-- PASSAGE PROVIDED follows --

Your customers may first ask whether they should pursue a hybrid or multi-cloud approach at a time they feel other areas take priority for investment. The truth, however, is that operating a dynamic hybrid cloud approach is central to cultivating an overall environment tailored to deliver real-time agility and optimising costs across various platforms in the long-term. By its nature, hybrid cloud represents the best of both worlds, and requires enterprises to invest in both private and public clouds. This configuration will ultimately become integrated with common management and security policies and allow for application portability between the environments.

Understanding hybrid complexity

Deploying hybrid cloud infrastructure isn’t as simplistic as “buy and use,” in that it isn’t infrastructure that’s for sale, rather it’s a model that evolves. The challenge is managing the complexity of the environment and being able to deploy and connect applications seamlessly. Yes, businesses can work directly with public clouds, but in hybrid cloud, there’s a huge opportunity for the channel. IT teams are short on in-house skills that bridge on-premise and public cloud technology, and a handful of businesses certainly lack the skills to manage hybrid cloud infrastructure, in part because different cloud technologies work differently.

In addition, not all apps benefit from being deployed on a public cloud infrastructure. There can also be unexpected costs for businesses, while some organisations have deployed public clouds only to find it isn’t the right fit for their specific workloads. Moving them back into a private cloud can be complex and costly, although, once again, the channel can advise on this process in line with the workload requirements and overall operational goals.

Matching apps with environments

The ‘best’ location for an application could be dynamically determined by cost, compliance requirements, time-to-market pressures, predictability of computing activity that require on-demand capacity, and other business or technology variables. Partners should have extensive knowledge of the individual enterprise, along with experience from the industry. This will allow them to help customers effectively navigate the technology and operational challenges that come when bringing together disparate environments.

The ability to move applications between clouds, meanwhile, is key to maintaining optimum performance. The transition should be seamless. And when utilising the same underlying platform for both public and private clouds, moving applications between the two is much simpler. It makes the borders between cloud environments all but invisible to users and IT alike.

-- PASSAGE PROVIDED concluded --

_ASSIGNMENT 1_:
Answer these from the hybrid cloud passage, one line each:
(a) According to the passage, what two kinds of cloud does hybrid cloud require enterprises to invest in?
(b) What reason does the passage give, in part, for businesses lacking the skills to manage hybrid cloud infrastructure?
(c) What makes moving applications between public and private clouds much simpler?
_ASSIGNMENT 2_: Carry the hybrid cloud passage forward with a few more paragraphs, picking up after its final sentence.

-- DATASET EXCERPT follows --

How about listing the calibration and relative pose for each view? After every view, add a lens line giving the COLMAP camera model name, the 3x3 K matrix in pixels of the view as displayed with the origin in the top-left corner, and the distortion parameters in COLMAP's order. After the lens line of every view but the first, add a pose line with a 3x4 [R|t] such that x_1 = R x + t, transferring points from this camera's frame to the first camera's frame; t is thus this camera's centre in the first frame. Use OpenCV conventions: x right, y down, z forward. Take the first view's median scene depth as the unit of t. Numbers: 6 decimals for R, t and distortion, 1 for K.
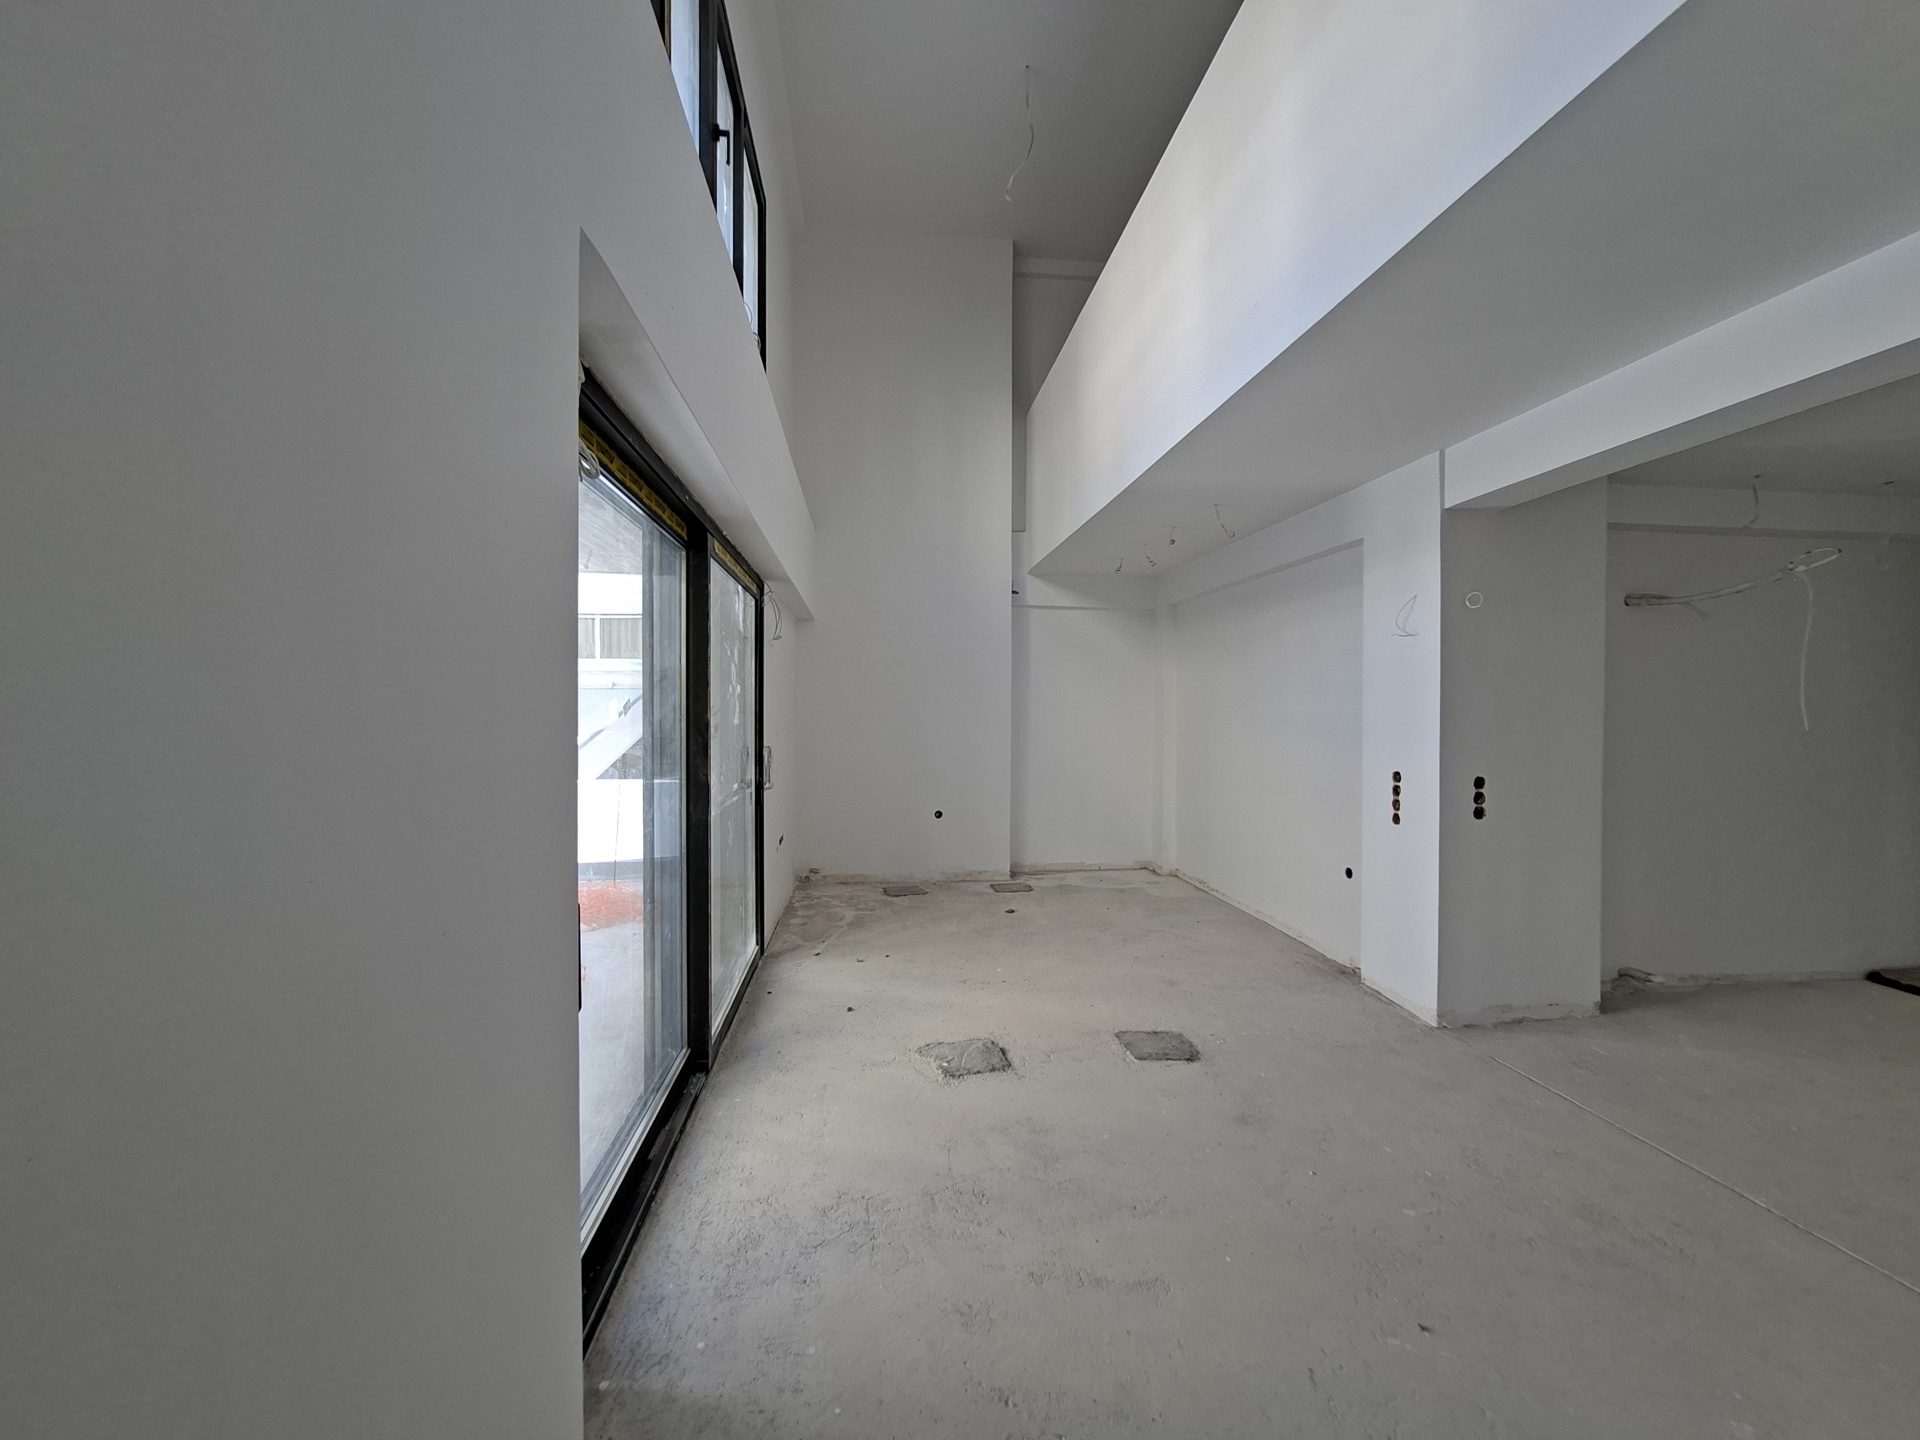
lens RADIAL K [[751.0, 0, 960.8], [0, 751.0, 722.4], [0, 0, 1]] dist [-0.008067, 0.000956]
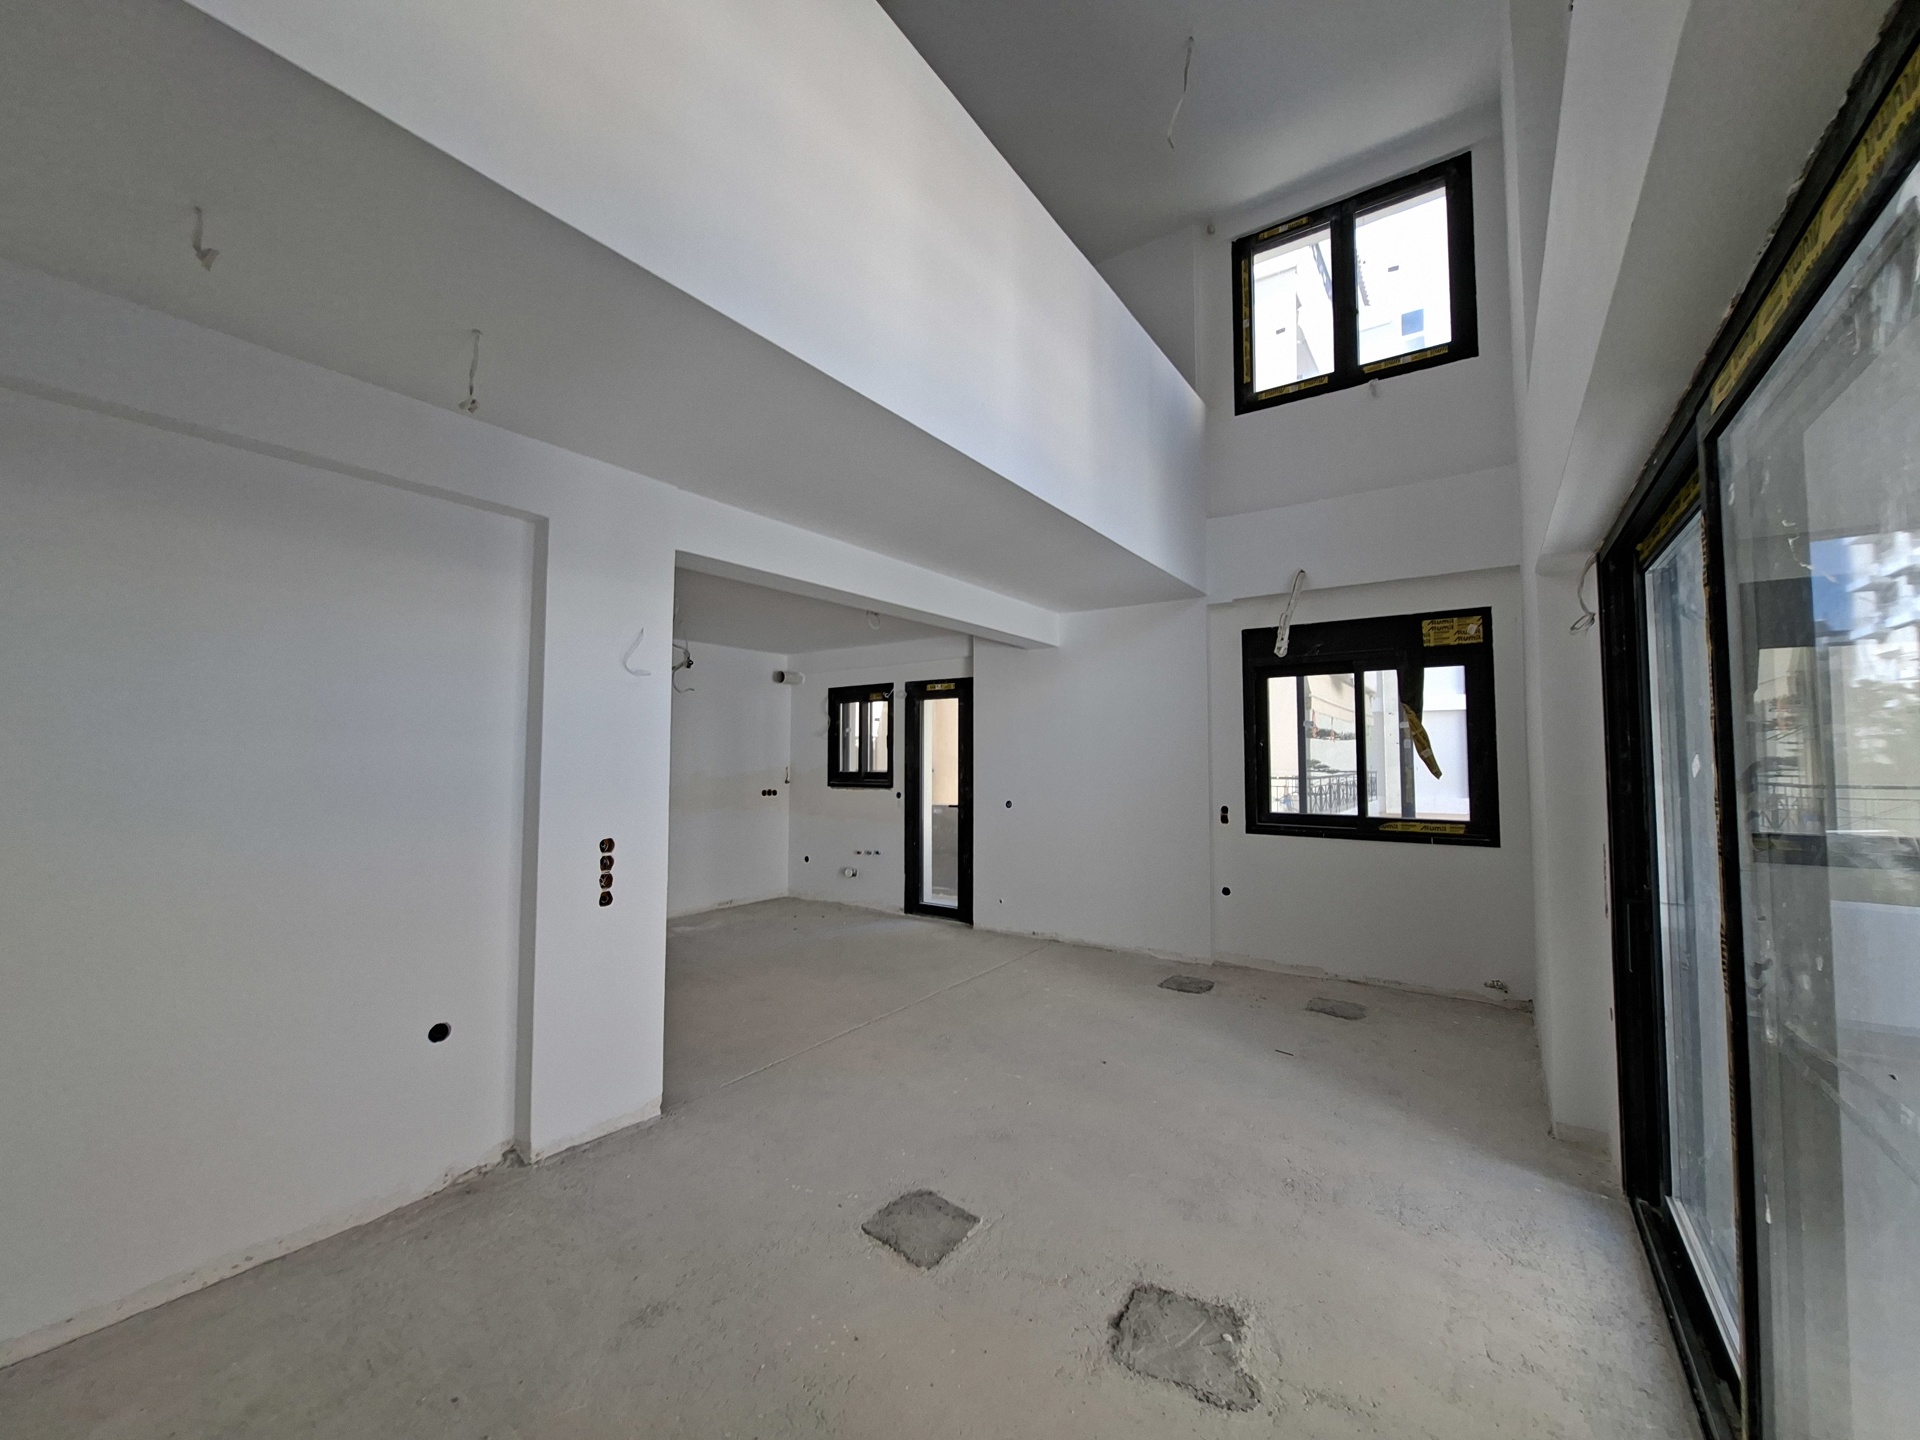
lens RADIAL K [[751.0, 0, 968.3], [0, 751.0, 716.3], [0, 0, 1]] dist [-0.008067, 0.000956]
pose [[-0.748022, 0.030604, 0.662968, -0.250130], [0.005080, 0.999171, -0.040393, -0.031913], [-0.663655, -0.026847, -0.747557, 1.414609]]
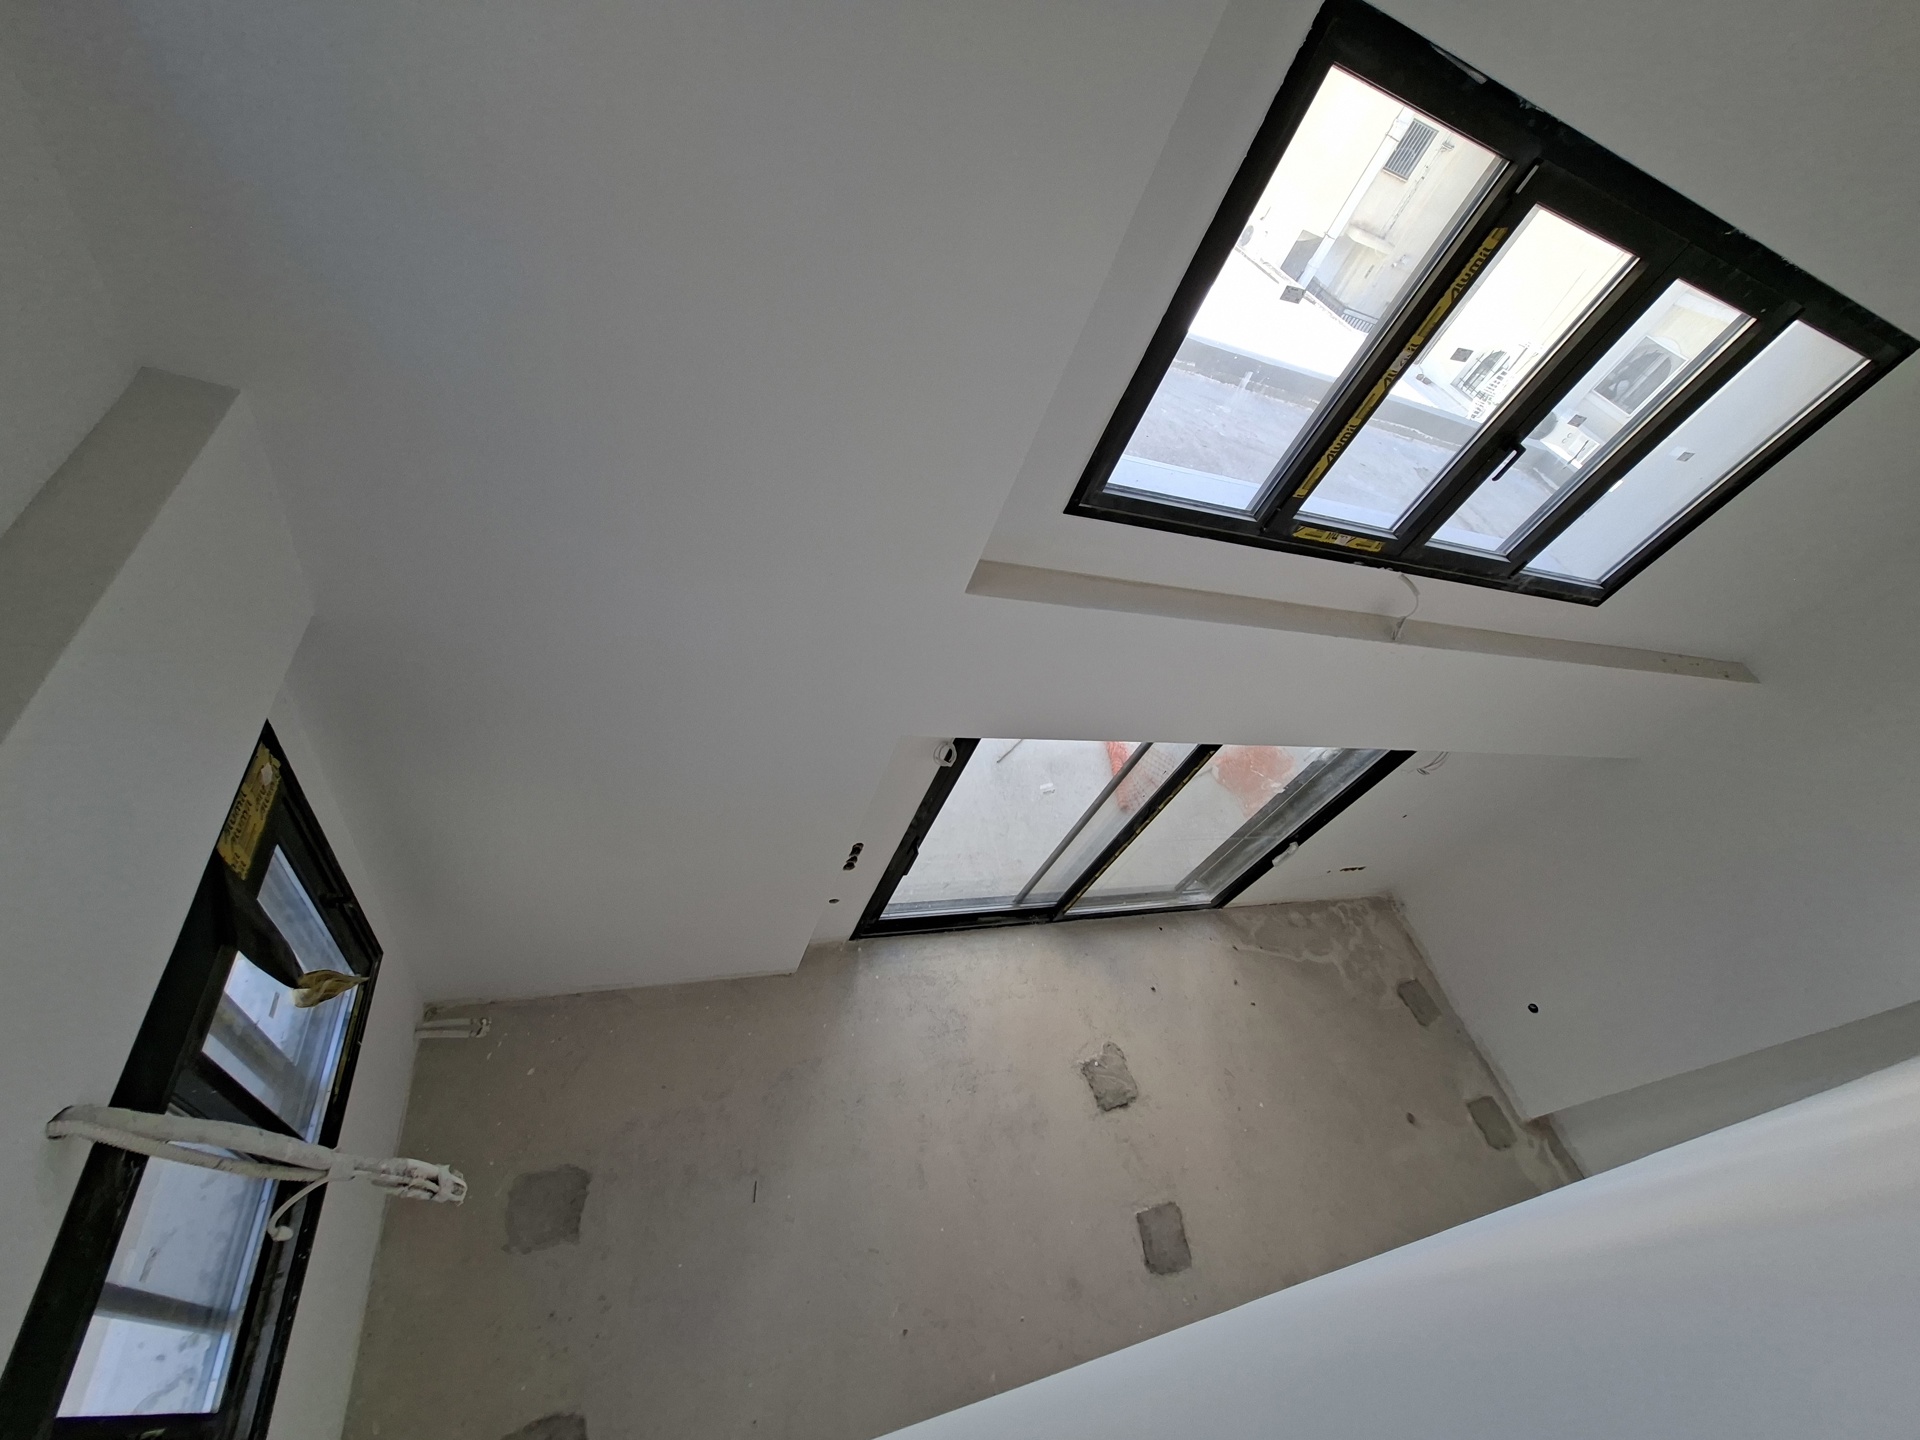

-- DATASET EXCERPT concluded --

_EXERCISE RESULT 1_:
(a) Both private and public clouds.
(b) Different cloud technologies work differently.
(c) Using the same underlying platform for both public and private clouds.

_EXERCISE RESULT 2_:
The channel can also compare the cost of running an application in the public and private cloud to ensure the best cost optimisation for each application. This may change over time as the lifecycle of the application evolves so the partner can continue to evaluate the effectiveness of the environment and manage any changes needed.

Managing multi-cloud sprawl

Costs, resources, and license considerations can often lead to multi-cloud sprawl when organisations end up running and managing workloads and applications across more than one cloud provider. A unified cloud plane is recommended for deploying and managing workloads seamlessly across multiple cloud infrastructure providers. A trusted channel partner is key to negotiating resource optimisation and cloud strategy across multiple hyperscalers on an on-going basis.

Cataloguing tools are also essential for any business with a hybrid cloud environment. When testing or developing in the public cloud, it’s all too easy for a business to open a new instance and then forget about it once the application is moved into production. If these aren’t closed down there can be a nasty surprise when the invoice is received. An effective catalogue allows organisations to see what they have open and close anything that isn’t being used.

Implementing safeguards

Partners can help ensure that as they move to a hybrid cloud model, their customers’ security models are consistently applied across both on-premise and on cloud infrastructure. There’s a perception of loss of security control when moving data and applications to hyperscale cloud infrastructure. Organisations can mitigate security risks by maintaining full security control and keeping a consistent security plane across the on-premise and cloud worlds. Customers benefit from the consistent application of policy across multiple locations, in addition to the ability to audit, report, and remediate any inconsistencies.

By being able to use the same underlying software-driven infrastructure platform in private and public clouds, you mitigate the risk of blind spots. A unified management plane also helps to ensure your customer’s security policies can be set from one plane for both on-premise and public cloud infrastructure, which is more efficient and therefore more secure than having to manage two different environments.

Relying on a partner’s knowledge is crucial to not only identify the right hybrid environment for the business, but also to deploy the best management tools. Significant progress has been made over the past year when it comes to digital transformation. But now isn’t the time to slow down - enterprises should continue investing in technology to innovate and enable workforces to be more effective. There’s no one-size-fits-all when it comes to the cloud, which is why engaging with a trusted partner and deploying the right tools to manage the infrastructure is paramount.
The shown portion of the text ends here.